(Dataset records)
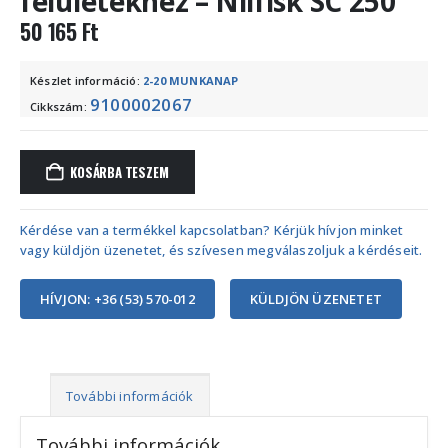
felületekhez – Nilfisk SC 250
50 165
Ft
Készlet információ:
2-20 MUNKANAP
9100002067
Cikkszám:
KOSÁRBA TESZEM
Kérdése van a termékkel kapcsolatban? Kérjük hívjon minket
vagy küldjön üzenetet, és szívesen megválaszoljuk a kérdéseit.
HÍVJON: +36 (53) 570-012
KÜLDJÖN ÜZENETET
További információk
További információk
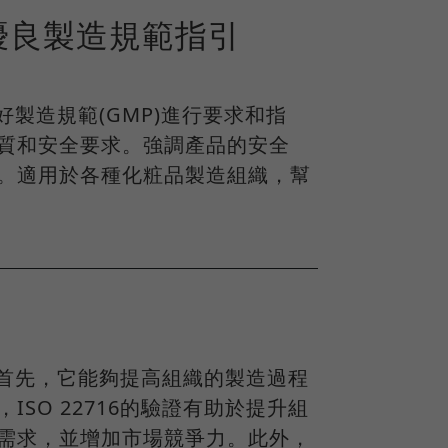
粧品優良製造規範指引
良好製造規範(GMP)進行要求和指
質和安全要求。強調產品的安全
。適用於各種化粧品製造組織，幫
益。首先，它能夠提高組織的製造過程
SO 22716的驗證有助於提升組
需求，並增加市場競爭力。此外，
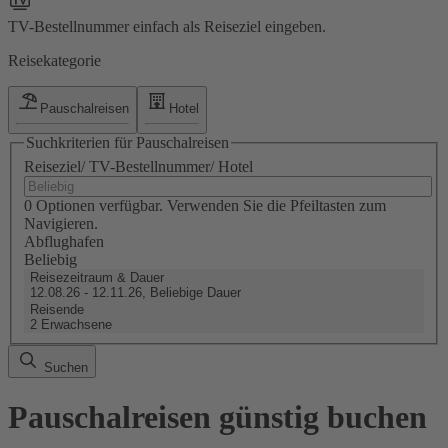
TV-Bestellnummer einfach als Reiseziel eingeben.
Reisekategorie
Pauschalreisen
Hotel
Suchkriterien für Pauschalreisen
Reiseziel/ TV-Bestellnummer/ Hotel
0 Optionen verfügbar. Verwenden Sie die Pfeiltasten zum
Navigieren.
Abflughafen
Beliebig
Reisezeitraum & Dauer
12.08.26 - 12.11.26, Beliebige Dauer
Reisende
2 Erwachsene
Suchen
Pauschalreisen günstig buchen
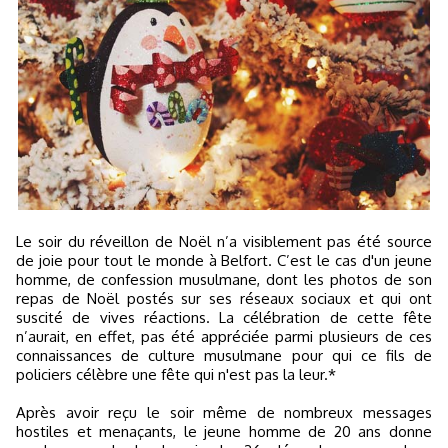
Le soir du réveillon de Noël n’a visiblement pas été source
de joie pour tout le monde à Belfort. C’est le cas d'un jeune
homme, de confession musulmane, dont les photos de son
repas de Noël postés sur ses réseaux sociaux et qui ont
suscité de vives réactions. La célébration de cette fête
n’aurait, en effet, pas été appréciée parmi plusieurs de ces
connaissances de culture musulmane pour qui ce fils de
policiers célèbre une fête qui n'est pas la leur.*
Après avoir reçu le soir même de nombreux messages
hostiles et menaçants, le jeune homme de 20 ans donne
* * *
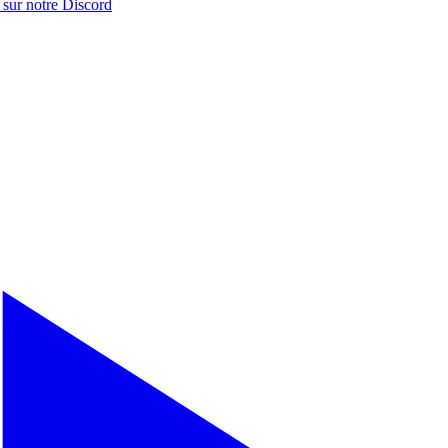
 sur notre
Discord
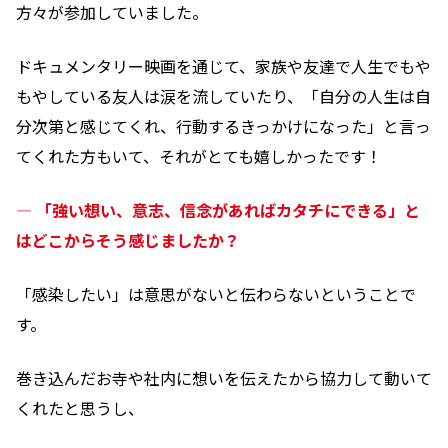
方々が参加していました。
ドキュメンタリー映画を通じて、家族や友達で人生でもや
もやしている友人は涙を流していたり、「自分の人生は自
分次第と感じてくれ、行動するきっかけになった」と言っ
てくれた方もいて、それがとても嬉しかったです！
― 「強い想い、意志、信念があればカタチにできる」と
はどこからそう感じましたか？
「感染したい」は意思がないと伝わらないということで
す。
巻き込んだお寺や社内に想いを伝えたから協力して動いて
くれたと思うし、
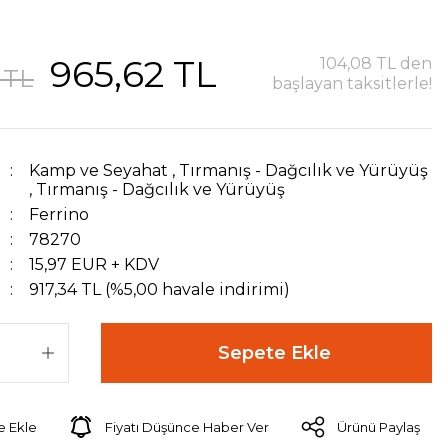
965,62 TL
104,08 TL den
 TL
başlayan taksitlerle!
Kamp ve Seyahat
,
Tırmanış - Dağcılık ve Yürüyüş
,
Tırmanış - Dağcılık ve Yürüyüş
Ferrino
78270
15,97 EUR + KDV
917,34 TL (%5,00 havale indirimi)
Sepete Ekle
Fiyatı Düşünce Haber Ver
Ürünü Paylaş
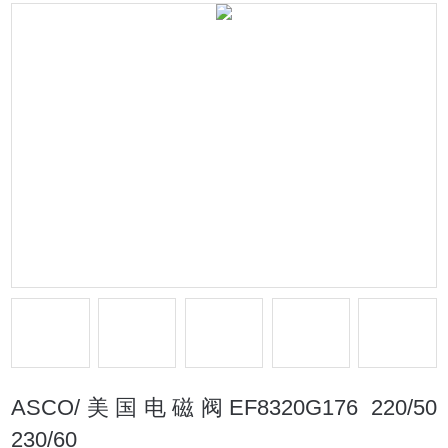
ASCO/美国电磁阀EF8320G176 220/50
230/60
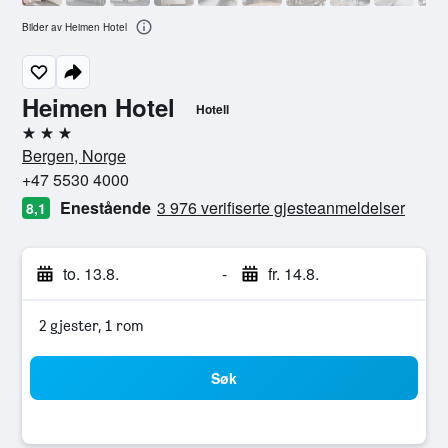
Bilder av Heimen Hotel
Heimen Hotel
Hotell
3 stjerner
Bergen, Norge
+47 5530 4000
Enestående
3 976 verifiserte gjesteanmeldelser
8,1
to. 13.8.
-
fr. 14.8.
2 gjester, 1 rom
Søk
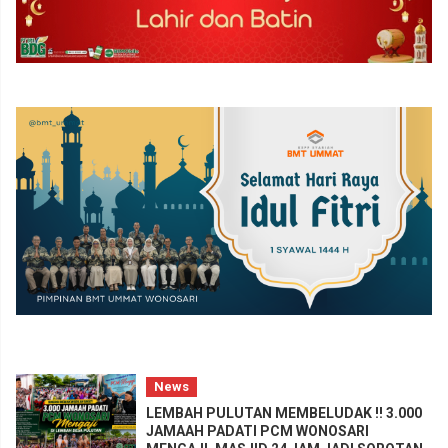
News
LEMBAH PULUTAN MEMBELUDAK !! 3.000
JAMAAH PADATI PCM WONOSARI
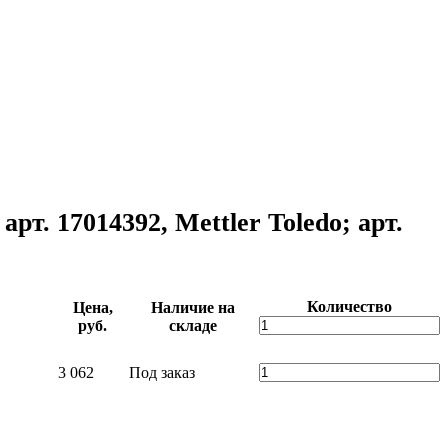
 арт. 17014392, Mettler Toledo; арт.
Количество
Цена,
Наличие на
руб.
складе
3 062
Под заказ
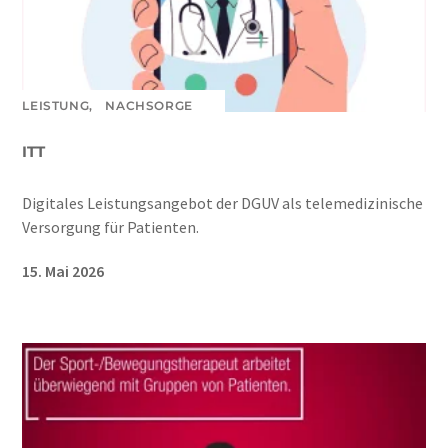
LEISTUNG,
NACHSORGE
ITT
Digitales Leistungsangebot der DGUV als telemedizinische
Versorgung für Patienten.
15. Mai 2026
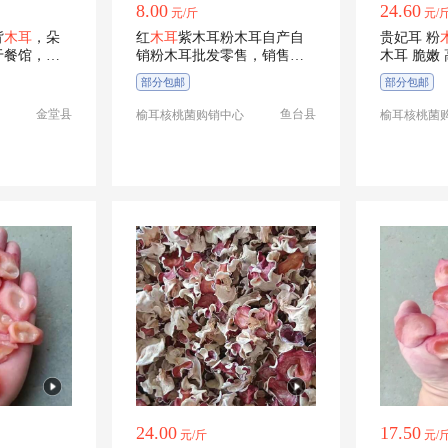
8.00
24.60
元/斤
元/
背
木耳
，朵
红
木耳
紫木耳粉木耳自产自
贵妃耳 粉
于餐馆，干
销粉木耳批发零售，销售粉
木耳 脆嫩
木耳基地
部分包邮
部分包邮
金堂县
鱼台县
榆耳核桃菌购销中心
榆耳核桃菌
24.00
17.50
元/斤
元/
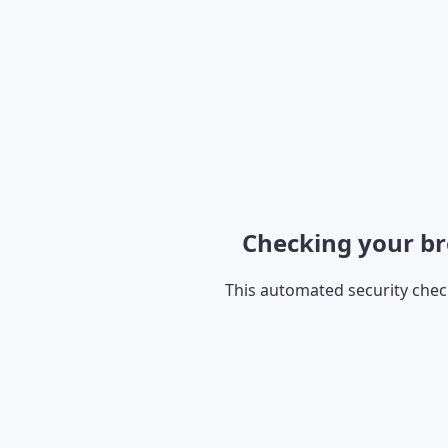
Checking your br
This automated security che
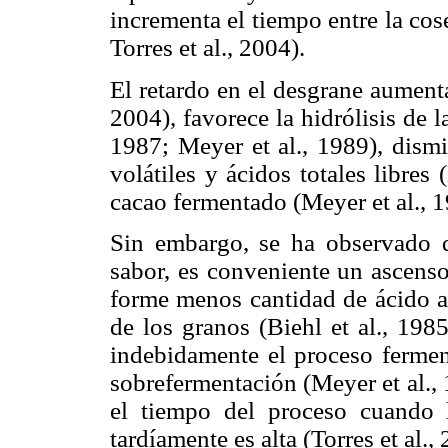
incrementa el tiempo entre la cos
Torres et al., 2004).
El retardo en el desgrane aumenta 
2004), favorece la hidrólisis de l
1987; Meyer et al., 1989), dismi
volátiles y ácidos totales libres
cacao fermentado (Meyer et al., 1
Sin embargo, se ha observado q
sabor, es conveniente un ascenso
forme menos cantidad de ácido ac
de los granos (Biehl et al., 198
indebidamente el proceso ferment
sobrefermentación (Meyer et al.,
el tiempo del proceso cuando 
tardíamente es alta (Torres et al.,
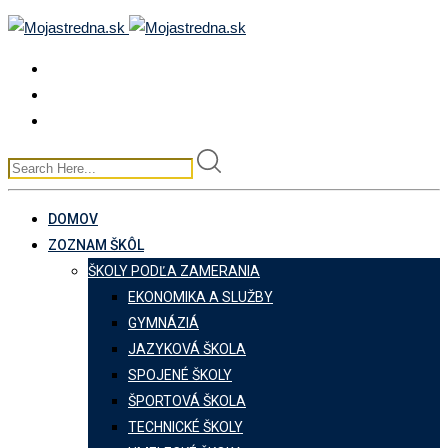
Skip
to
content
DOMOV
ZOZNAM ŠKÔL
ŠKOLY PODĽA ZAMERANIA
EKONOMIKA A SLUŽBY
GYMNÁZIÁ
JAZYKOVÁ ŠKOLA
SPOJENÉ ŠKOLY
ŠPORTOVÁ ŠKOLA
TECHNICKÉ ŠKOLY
* * *
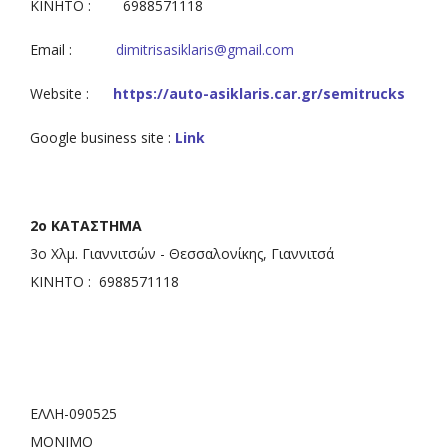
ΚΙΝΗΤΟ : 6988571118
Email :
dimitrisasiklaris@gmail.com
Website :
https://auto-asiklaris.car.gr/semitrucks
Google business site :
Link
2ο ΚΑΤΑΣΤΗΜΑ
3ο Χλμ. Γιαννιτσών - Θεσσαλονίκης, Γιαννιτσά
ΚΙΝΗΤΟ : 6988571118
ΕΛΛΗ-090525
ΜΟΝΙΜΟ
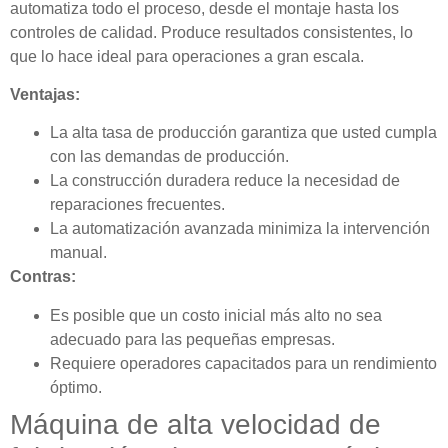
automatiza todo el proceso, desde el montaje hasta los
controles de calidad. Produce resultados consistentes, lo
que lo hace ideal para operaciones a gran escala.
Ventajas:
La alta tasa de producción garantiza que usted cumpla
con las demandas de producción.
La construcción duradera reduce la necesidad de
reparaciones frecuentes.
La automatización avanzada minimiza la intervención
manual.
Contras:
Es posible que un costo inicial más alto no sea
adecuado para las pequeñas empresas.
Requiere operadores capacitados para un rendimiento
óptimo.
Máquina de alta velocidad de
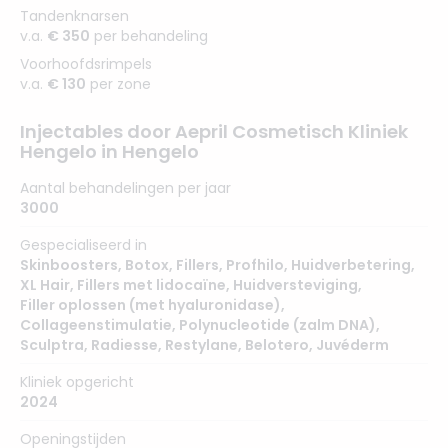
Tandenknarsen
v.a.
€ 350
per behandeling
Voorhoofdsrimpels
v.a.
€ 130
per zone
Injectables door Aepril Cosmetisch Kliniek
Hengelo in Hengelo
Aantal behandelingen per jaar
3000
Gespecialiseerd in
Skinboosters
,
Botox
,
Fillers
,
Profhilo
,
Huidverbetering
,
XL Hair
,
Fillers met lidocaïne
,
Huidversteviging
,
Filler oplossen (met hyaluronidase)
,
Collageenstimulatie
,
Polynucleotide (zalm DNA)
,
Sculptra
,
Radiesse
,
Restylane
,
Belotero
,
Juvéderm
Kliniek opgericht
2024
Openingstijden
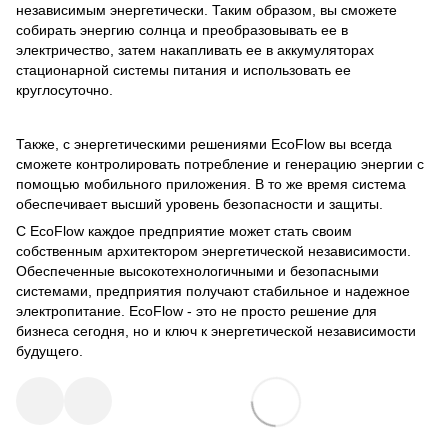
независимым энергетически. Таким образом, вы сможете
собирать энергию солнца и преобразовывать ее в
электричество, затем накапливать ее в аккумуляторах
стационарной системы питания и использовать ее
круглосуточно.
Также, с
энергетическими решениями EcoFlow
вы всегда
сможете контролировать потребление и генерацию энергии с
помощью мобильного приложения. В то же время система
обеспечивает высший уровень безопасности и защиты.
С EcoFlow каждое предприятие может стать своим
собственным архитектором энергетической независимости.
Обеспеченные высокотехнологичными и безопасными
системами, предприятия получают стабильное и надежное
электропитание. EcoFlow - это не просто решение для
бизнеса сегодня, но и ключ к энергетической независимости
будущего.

_Brief_
Start at the line containing "felületekhez – Nilfisk SC 250" and stop after the line containing "vagy küldjön üzenetet, és". Write out those lines again, replacing "Cikkszám" with "Termékkód" and keeping everything else unchanged.

_Response area_
felületekhez – Nilfisk SC 250
50 165
Ft
Készlet információ:
2-20 MUNKANAP
9100002067
Termékkód:
KOSÁRBA TESZEM
Kérdése van a termékkel kapcsolatban? Kérjük hívjon minket
vagy küldjön üzenetet, és szívesen megválaszoljuk a kérdéseit.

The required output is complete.